[Opening TASK INPUTS section]

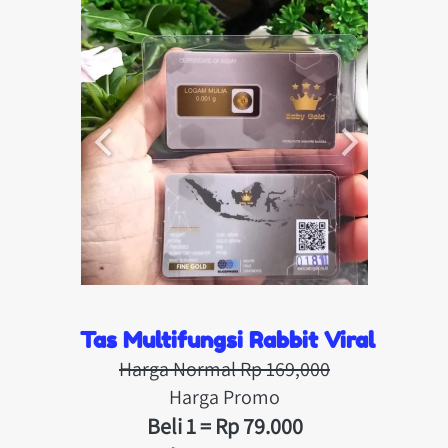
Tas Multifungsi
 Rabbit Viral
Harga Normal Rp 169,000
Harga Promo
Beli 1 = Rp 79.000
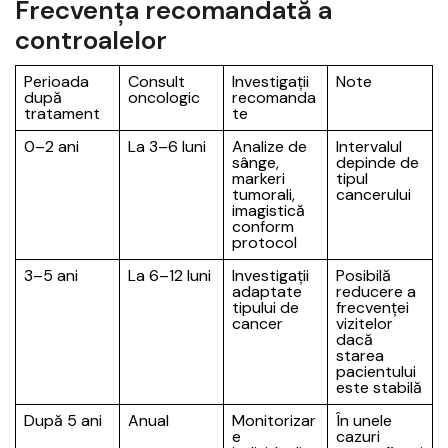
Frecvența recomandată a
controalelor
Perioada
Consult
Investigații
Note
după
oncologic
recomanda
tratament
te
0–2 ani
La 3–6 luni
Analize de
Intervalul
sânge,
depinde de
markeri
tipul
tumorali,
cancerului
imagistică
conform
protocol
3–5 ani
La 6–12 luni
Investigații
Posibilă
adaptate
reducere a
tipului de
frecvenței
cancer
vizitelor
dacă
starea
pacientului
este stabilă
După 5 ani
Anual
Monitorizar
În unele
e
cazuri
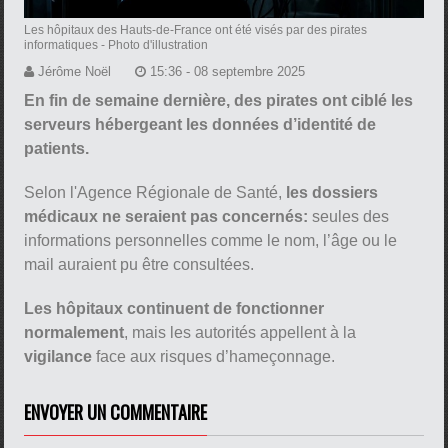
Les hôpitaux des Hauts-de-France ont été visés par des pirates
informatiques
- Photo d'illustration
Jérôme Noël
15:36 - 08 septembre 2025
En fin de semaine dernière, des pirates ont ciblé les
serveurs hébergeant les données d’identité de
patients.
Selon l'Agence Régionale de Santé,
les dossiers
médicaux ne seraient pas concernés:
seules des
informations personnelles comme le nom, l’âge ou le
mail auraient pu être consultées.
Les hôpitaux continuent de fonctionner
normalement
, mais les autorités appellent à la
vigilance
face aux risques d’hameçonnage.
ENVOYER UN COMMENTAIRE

[Closing TASK INPUTS section]
[Opening TASK INPUTS section]

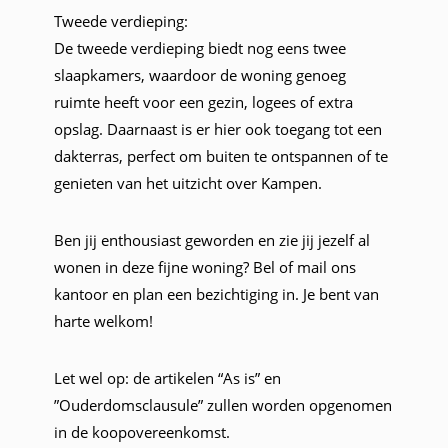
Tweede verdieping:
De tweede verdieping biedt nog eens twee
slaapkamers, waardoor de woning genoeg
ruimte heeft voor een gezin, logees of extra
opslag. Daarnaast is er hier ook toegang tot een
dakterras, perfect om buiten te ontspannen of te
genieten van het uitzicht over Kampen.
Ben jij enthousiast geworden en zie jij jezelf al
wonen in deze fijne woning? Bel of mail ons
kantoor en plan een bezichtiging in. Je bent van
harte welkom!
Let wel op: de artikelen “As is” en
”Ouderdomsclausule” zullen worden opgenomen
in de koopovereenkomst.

[Closing TASK INPUTS section]

In the data above, start at the line that has "15:36 - 08 septembre 2025", stop after the line that has "ENVOYER UN COMMENTAIRE", and print every line in between exactly as it stands.

15:36 - 08 septembre 2025
En fin de semaine dernière, des pirates ont ciblé les
serveurs hébergeant les données d’identité de
patients.
Selon l'Agence Régionale de Santé,
les dossiers
médicaux ne seraient pas concernés:
seules des
informations personnelles comme le nom, l’âge ou le
mail auraient pu être consultées.
Les hôpitaux continuent de fonctionner
normalement
, mais les autorités appellent à la
vigilance
face aux risques d’hameçonnage.
ENVOYER UN COMMENTAIRE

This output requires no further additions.